[[ Source passage open ]]
This Is Not a Rescue is the eagerly-awaited debut collection from Emily Blewitt. These poems move in various registers, keyed to their subject-matter. There are pieces that take a playful approach to the author’s native Wales (‘How to Explain Hiraeth to an Englishman’, ‘How to Marry a Welsh Girl’) which resist cliché by subverting our expectations. Similarly, there are several sharp, satirical poems about modern office life; these paint a familiar scene, redolent of boredom and lechery (‘When I Think of Bald Men’, ‘The Question’).
The author’s coolly intelligent wit is to the fore in ‘Devouring Jane’, which updates Jane Austen’s heroes for a 21st-century Elizabeth Bennet. There are also a number of instructional poems, survival guides for the modern heroine: ‘Woman Poet’, ‘Self-Defence’, ‘Things My Dance Teacher Used to Say’. These contrast with some intensely personal lyrics that touch on childhood trauma, on depression, on sexual and domestic violence (‘When in Recovery’, ‘Sometimes I Think of Chapel’, ‘Forgiveness’). The revealing honesty of these pieces makes for compelling reading.
[[ Source passage closed ]]
[[ Data extract open ]]
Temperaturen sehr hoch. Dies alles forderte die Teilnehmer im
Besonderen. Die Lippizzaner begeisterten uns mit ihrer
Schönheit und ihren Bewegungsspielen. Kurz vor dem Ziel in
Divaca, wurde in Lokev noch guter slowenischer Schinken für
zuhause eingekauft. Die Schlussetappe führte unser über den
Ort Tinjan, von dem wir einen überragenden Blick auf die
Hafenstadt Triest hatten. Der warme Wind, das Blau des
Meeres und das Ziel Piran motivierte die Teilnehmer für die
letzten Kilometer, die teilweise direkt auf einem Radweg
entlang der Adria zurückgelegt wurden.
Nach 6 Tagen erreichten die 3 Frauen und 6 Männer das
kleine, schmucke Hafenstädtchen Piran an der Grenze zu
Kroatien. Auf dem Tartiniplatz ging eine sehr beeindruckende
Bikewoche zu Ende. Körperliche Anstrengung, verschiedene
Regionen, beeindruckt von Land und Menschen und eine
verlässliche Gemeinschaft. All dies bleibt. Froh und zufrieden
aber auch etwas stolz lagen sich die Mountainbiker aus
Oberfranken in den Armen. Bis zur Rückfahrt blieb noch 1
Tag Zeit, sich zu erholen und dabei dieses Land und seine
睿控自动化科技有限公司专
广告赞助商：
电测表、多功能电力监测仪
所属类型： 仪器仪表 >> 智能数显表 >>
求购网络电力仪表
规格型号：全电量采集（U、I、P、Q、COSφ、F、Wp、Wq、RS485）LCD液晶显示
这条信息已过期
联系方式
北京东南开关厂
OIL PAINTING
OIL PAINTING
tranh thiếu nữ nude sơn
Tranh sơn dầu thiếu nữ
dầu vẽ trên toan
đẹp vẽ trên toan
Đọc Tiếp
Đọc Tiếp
[[ Data extract closed ]]
## To do
**A.** Translate this sentence from the passage on Emily Blewitt's collection into French: "The revealing honesty of these pieces makes for compelling reading."
**B.** Continue the passage on Emily Blewitt's poetry collection, starting after its final sentence.
The listing is included for reference only and is not required here.

## Answers to the tasks
**A.** L'honnêteté révélatrice de ces textes en rend la lecture captivante.

**B.**
There are also poems inspired by popular culture, for a TV and internet-saturated age: ‘The Walking Wed’, ‘On Watching Paranormal Witness’, ‘Boba Fett and the Sarlacc’.
Perhaps most striking, however, are the number of startlingly beautiful love poems: ‘The Philobrutist’, ‘I Threw Myself at You’, ‘We Broke Up’, ‘Navigation Points’. Often a poem will initially seem to be about a landscape or an animal – say, a bird (‘Honeyguide’) – but this ostensible subject matter is a mere prelude to subtle declarations of passion, of yearning, of desire.
Also here are two sequences: one inspired by crows, and the other by a favourite cat. The author’s appealingly wry, thoughtful manner, a delightfully circuitous wit, and her pointed intelligence, make this book one of the best and most entertaining debuts you are likely to read this year.